What you have to do – Collect every line in the material below that contains the word "nearest", with case counting.

Provided material –
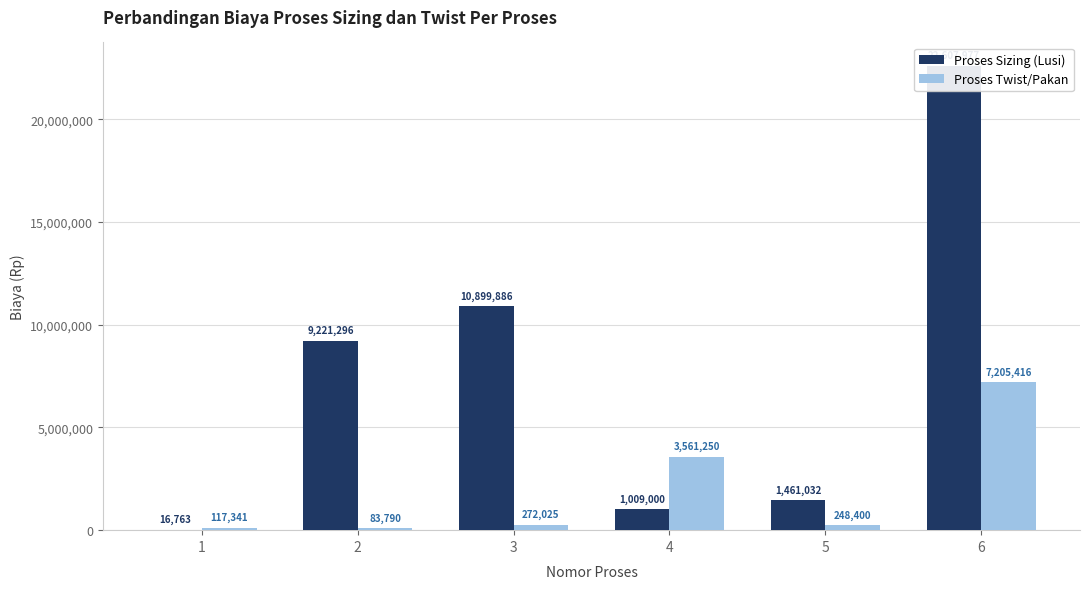

Where is Proses Sizing (Lusi) nearest to the value 11312369?

3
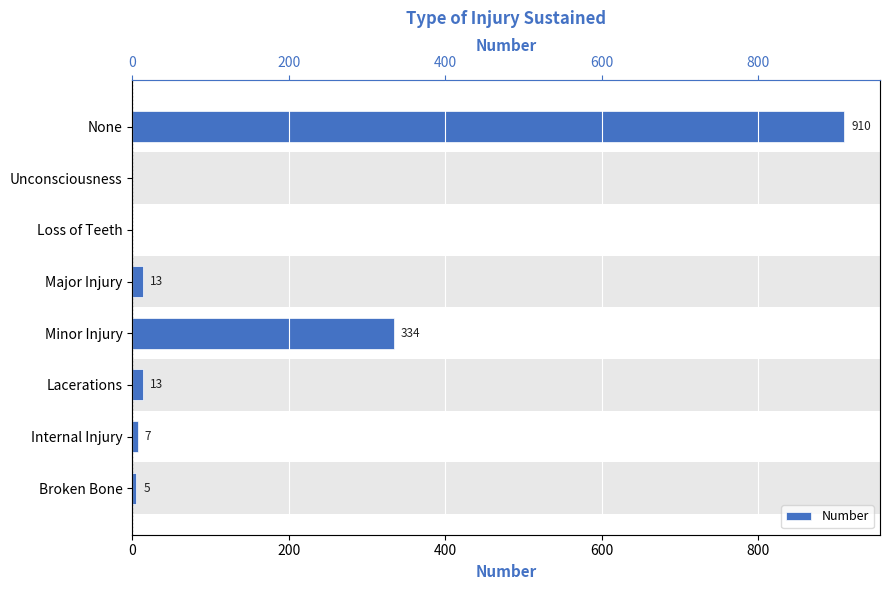

Which has a higher value, None or Lacerations?

None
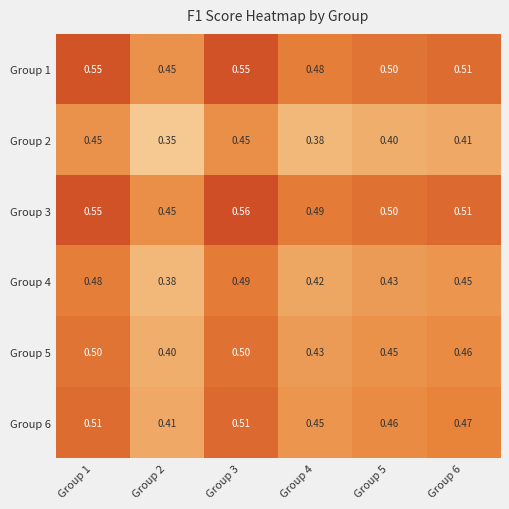

Is the value of Group 4 at Group 4 greater than the value of Group 1 at Group 6?

No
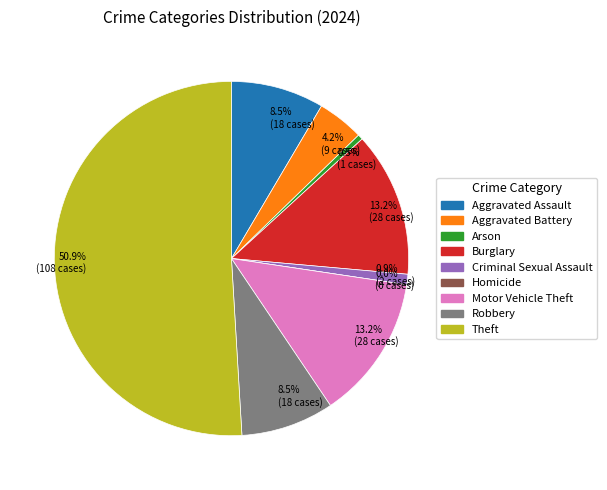

To the nearest percent, what is the difference between the largest and smallest slice percentages?

51%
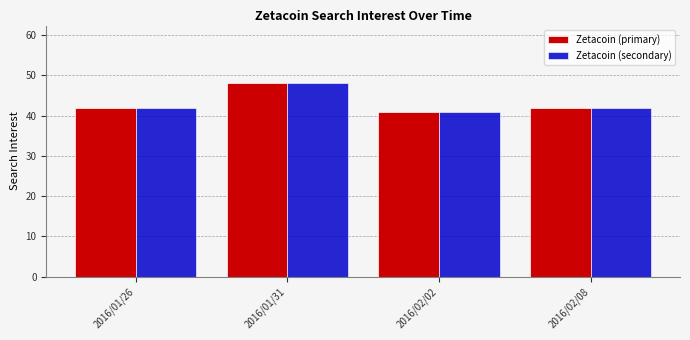

Count the Zetacoin (primary) values in the range 42 to 48.

3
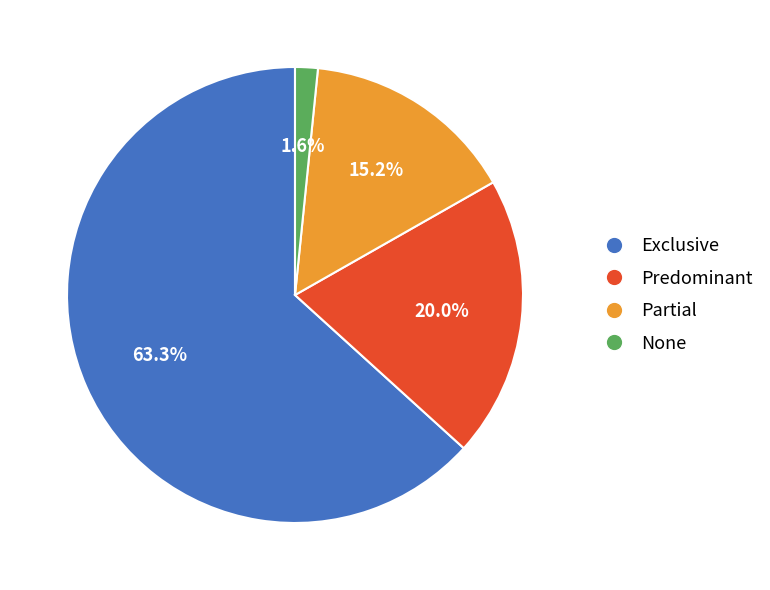

Which slice is the largest?

Exclusive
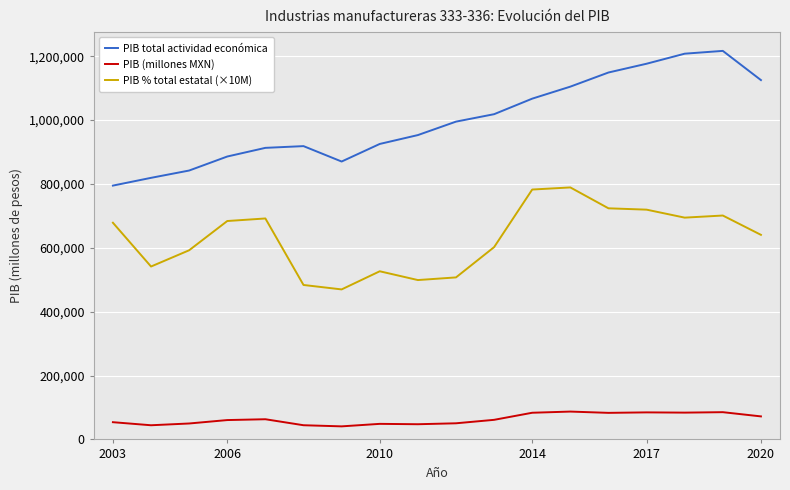

True or false: PIB % total estatal (×10M) and PIB (millones MXN) intersect in this chart.

False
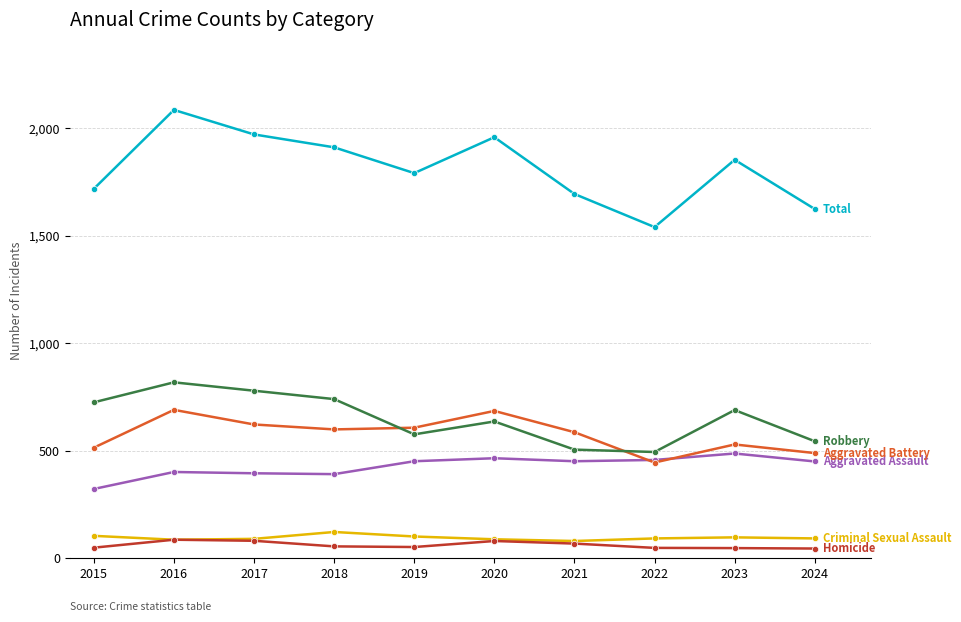

What is the total value across all series at 2022?

3082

Output –
Where is Proses Sizing (Lusi) nearest to the value 11312369?
To the nearest percent, what is the difference between the largest and smallest slice percentages?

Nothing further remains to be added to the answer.